Thank you... Had not expected to see hotels in RCI!


----------



## rickandcindy23 (Apr 14, 2014)

There are quite a few hotels currently in RCI but only available to Platinum members.  

It's actually worth the extra money to have the Platinum membership [for me].  For example, my son is going to a wedding in San Diego, and they need to be in the area for several days.  There is a nice hotel available for his dates.  But it's costly at 75K points, which equates to $1,000 for the week total.  It's the Hyatt Regency Mission Bay Spa.


----------



## NWTRVLRS (Apr 14, 2014)

Are the hotels ever available for cash or only for trade?


----------



## uscav8r (Apr 14, 2014)

rickandcindy23 said:


> There are quite a few hotels currently in RCI but only available to Platinum members.
> 
> It's actually worth the extra money to have the Platinum membership [for me].  For example, my son is going to a wedding in San Diego, and they need to be in the area for several days.  There is a nice hotel available for his dates.  But it's costly at 75K points, which equates to $1,000 for the week total.  It's the Hyatt Regency Mission Bay Spa.
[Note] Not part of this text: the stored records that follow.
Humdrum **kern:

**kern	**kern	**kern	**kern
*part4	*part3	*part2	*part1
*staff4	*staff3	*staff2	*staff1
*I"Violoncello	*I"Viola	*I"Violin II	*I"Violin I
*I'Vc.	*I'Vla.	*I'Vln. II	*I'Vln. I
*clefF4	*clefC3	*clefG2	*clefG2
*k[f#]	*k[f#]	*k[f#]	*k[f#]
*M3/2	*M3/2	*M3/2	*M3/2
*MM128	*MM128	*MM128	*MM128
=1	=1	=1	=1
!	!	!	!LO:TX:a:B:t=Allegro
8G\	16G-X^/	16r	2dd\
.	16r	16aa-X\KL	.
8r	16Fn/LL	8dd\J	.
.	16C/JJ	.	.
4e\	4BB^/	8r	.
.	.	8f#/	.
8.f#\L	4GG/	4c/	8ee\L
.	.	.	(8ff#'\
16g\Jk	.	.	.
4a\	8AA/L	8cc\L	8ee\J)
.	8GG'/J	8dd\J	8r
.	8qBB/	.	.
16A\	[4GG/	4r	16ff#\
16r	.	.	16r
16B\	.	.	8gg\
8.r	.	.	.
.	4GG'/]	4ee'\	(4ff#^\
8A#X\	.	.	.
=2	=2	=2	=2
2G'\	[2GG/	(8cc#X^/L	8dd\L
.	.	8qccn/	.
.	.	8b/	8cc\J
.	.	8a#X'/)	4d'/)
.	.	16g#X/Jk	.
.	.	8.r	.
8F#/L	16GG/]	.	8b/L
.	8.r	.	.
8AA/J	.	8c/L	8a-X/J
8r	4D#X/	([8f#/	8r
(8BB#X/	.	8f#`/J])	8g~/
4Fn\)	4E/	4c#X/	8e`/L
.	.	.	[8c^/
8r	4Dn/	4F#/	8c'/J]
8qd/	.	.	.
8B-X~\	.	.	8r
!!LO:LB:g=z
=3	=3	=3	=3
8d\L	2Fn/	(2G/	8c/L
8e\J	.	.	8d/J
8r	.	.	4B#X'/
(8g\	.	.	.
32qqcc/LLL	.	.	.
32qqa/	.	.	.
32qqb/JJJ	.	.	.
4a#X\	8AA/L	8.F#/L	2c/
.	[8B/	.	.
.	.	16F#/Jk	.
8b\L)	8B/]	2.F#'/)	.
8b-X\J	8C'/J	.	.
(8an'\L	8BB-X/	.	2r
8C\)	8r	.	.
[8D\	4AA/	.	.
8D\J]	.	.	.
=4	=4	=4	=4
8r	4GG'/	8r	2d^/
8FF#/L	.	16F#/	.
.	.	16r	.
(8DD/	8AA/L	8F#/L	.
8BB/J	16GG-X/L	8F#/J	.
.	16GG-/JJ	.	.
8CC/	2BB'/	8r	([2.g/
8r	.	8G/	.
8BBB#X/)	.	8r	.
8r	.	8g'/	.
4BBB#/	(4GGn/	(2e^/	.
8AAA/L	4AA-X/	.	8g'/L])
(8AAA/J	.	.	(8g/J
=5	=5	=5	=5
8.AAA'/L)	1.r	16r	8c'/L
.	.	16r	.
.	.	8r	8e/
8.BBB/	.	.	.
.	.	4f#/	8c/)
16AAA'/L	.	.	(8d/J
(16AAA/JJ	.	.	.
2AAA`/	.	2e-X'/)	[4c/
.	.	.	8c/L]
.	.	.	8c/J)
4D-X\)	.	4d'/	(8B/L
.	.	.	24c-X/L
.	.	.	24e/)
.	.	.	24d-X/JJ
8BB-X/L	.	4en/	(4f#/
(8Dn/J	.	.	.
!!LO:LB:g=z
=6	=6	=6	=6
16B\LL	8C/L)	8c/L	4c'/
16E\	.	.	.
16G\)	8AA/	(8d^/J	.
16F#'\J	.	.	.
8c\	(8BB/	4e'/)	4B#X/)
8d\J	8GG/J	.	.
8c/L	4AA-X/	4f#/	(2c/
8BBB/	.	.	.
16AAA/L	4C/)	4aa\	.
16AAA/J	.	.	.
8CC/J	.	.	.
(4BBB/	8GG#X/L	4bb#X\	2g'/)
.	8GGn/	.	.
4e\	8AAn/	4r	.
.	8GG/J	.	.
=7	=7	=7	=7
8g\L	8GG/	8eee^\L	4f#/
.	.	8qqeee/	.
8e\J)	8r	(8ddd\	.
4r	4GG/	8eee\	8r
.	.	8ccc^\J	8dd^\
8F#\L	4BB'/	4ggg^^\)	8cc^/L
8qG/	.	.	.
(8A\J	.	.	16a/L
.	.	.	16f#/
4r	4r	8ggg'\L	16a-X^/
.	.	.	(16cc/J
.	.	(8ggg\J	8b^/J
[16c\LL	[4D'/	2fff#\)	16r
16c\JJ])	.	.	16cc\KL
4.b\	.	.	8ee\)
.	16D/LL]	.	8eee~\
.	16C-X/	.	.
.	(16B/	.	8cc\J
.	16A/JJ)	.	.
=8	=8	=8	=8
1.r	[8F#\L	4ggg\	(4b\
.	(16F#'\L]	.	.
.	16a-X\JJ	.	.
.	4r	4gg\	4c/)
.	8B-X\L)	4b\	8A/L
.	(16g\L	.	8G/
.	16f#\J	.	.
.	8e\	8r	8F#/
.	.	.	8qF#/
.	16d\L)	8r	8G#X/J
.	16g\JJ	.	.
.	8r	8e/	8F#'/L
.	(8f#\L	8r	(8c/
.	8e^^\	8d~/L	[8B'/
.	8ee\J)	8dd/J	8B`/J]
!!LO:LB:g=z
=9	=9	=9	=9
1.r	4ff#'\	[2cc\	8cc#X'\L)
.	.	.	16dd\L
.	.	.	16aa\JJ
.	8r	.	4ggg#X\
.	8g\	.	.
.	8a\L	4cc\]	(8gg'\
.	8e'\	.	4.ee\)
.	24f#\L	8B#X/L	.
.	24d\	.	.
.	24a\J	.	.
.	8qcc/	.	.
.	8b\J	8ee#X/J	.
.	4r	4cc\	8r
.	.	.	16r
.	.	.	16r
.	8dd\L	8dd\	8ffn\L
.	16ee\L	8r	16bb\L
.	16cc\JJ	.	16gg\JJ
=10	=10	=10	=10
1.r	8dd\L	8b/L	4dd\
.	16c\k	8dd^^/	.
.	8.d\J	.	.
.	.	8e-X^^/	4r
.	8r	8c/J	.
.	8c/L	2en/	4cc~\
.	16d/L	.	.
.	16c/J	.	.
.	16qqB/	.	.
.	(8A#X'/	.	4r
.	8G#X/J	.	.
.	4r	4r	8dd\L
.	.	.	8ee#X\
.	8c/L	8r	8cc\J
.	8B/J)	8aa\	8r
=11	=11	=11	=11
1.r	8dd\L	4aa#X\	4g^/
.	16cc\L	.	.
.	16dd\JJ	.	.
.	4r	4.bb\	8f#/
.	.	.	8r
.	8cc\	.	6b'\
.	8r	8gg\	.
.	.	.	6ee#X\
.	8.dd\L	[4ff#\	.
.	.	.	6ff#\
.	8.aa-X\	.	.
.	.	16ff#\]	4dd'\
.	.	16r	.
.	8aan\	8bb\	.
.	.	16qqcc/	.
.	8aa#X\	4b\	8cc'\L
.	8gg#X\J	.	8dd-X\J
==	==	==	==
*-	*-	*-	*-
So I guess that begs the question: is that any better than going straight to the hotel chain website, or using an engine like Booking.com, Kayak, etc.? It could be in this case, but it doesn't seem RCI for hotels is an efficient use of time or points.


Sent from my iPad using Tapatalk


----------



## rickandcindy23 (Apr 14, 2014)

I don't know what a hotel accommodation costs in San Diego for fall, but I would bet a person could use Kayak and get a good deal.


----------